Businesses can try to interpret this confusing mishmash of legislation. Or they can bind the digital signature with a prenegotiated contract that sets the terms and conditions of liability and recourse for any form of electronic transaction.
Old World Contracts
Ironically, the most trusted system for spelling out the terms of a digital signature network are traditional paper agreements that are physically signed by all parties.
"If the member stays within the framework of the contract, the actions will give legal force and effect," says Ted Barassi, co-founder of Phlair Inc., a business-to-business consumer application company in New York. Phlair helped develop digital signature guidelines for the American Bar Association in 1995.
"It's a clean, clear-cut way of promulgating those requirements without resorting to wholesale changes to domestic law relating to the use of digital signatures as legally binding signatures," Barassi says.

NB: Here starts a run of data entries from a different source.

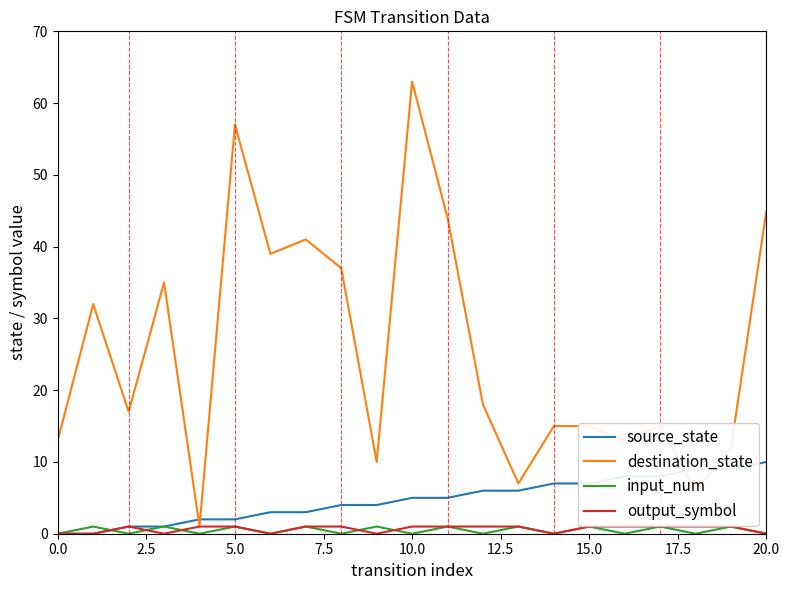

Which series has the largest total across all categories?

destination_state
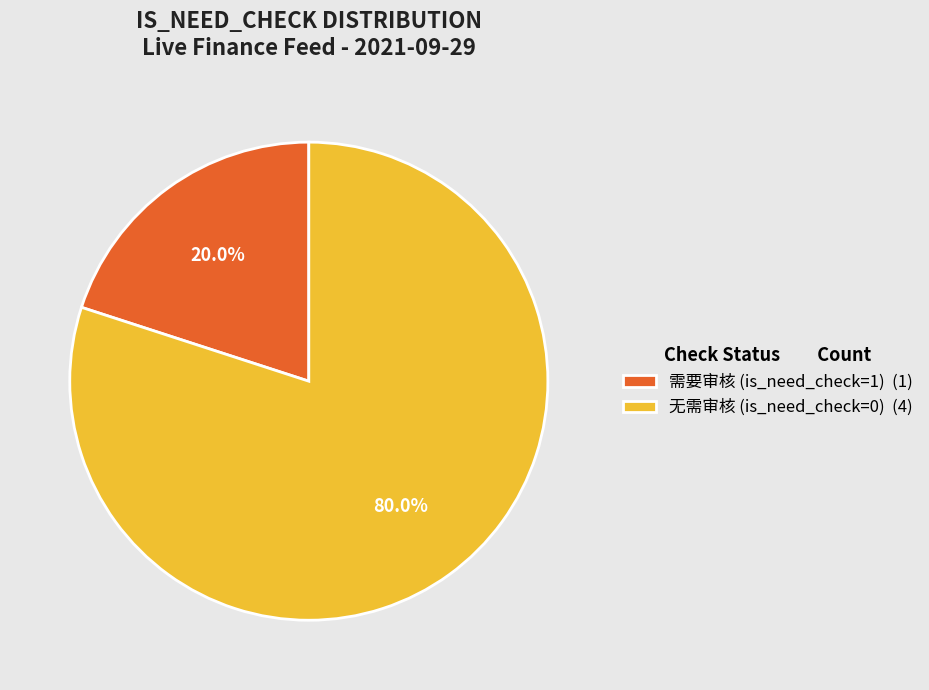

What percentage is NOT represented by 需要审核 (is_need_check=1) (1)?

80.0%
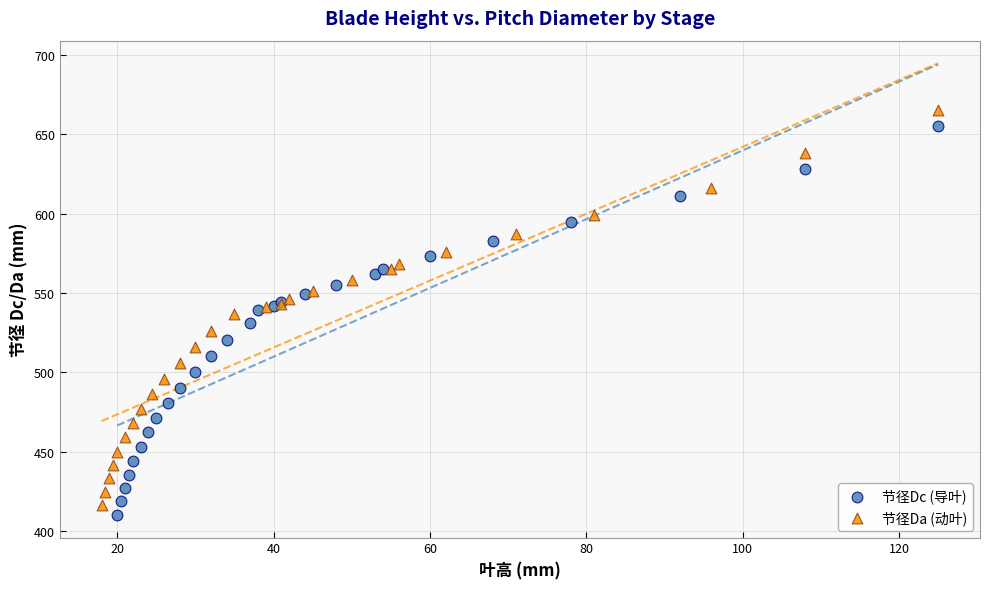

Which series contains the highest Y value?

节径Da (动叶)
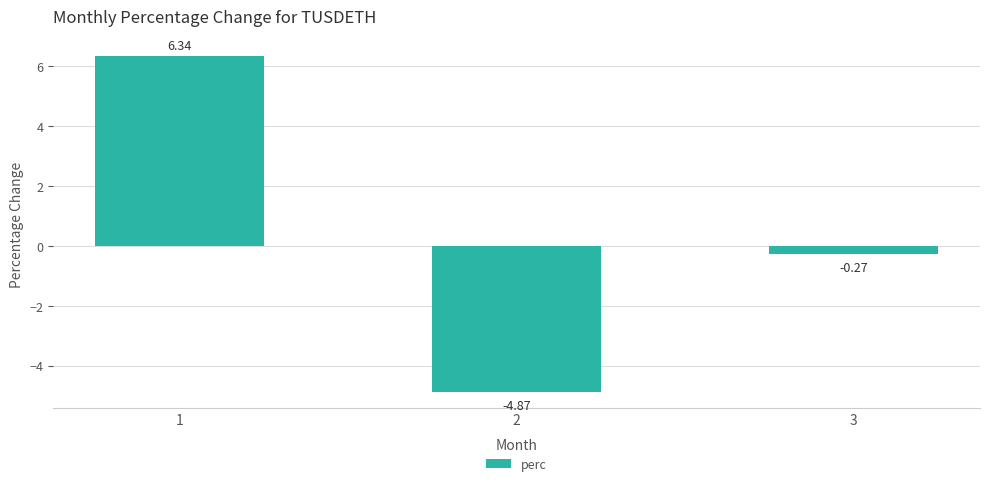

How many series are shown in this chart?

1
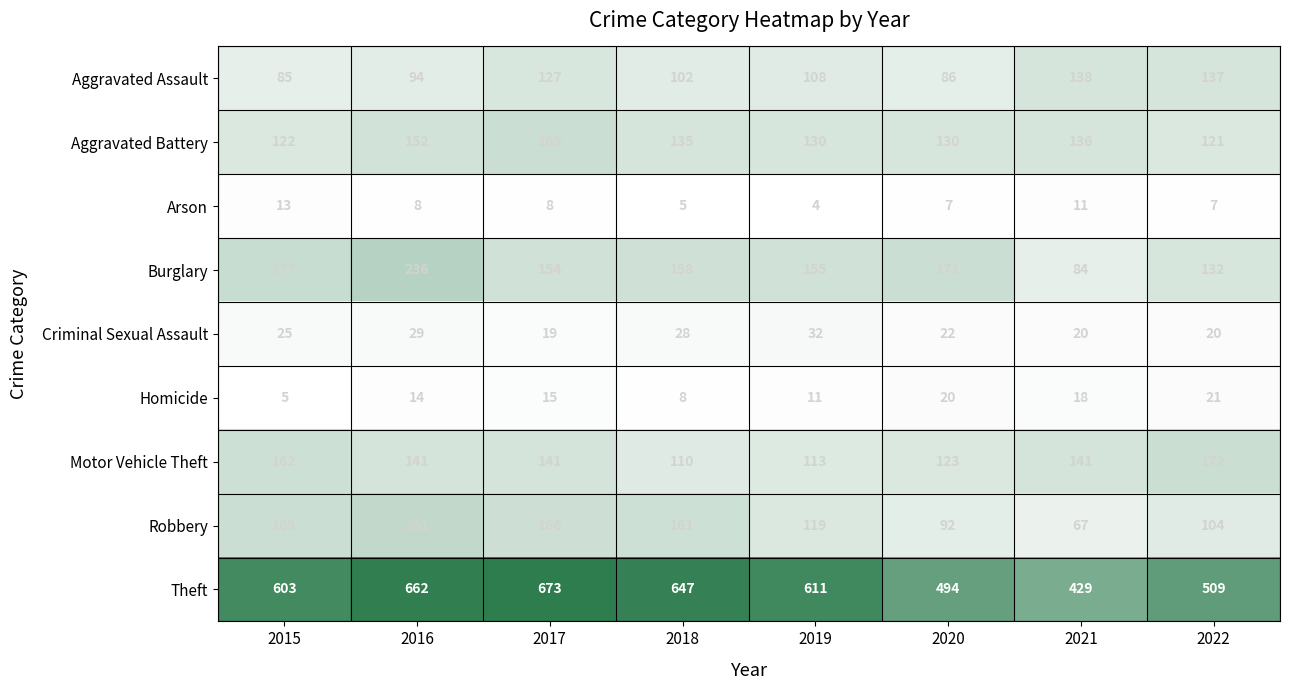

True or false: Robbery has a value of 67 at 2021.

True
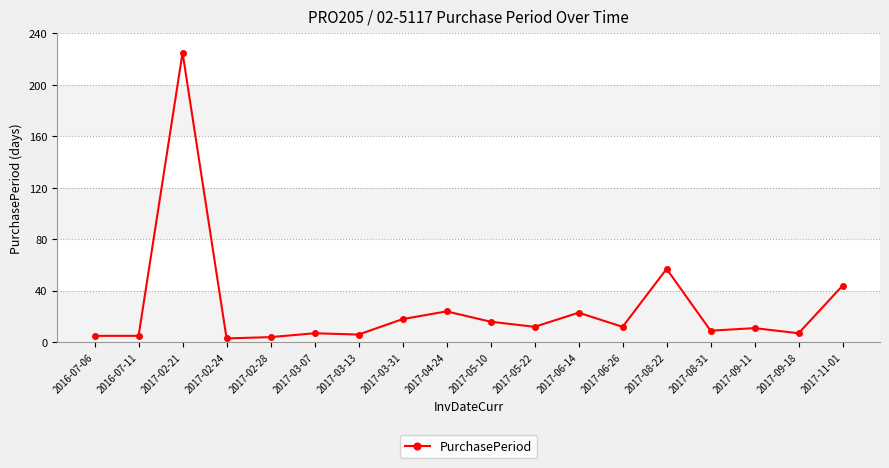

Reading right to left, list all the values displayed in this chart.

44	7	11	9	57	12	23	12	16	24	18	6	7	4	3	225	5	5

Lately, certain vertical industries - mainly banking, automotive and medical - have begun rolling out PKI trading networks that bind their digital signatures around paper contracts.
For example, in the Identrus pilot, two or more parties on each end of the transaction enter into legally binding contracts to use the digital signatures within the specified framework. Under those conditions, the banks themselves act as the certificate authority, manage the risk and accept liability, much like Visa International Inc. or MasterCard International Inc. assumes liability for lost or stolen credit cards among their member networks.
In the case of business-to-consumer transactions, there are no such contractual guarantees . . . yet.
In fact, online consumers have no way to contractually relinquish obligation on the part of a company the way that they can with Visa, MasterCard or American Express Co., says Ann Friedman Simmons, vice chairwoman of the Internet Council. The Council is sponsored by the National Association of Clearing Houses in Washington.
Rob Stuhlmuller, product manager at ActivCard Europe SA in Paris, says it's only a matter of time before credit-card-issuing banks will assume liability for online transactions.
"Banks, who right now are already the trusted entity, are well-poised to become third-party trusts and PKIs," Stuhlmuller says. "When that happens, you'll see this triangle effect, where three people are involved in online transactions - the bank, you and the online merchant."
Interoperability Difficulties
Visa and others have been testing such technology since 1995. But interoperability problems are holding up any global, contract-based business-to-consumer models.
While most PKI vendors claim high standards of interoperability (x.509) analysts say it's still very difficult to certify digital signature bearers in a PKI when there's a mix of vendor products and certificate authorities involved.
"This is one of the big issues we're dealing with. Unless all parties in our external trading network use the same certificate authority, you have to worry about cross-certification," says John McGraw, security analyst at a professional services firm in Texas.
This lack of consumer contractual protections is indirectly costing merchants and buyers the most important intangible commodity in cyberspace: trust.
"There has been no case law challenging whether a digital signature is legally binding," says Larry Zanger, chairman of McBride Baker & Coles, a Chicago-based IT and e-commerce law firm. "Everybody's fear is that some piece of the puzzle would lead some party in the deal to get stuck with a transaction that doesn't have money on the other side."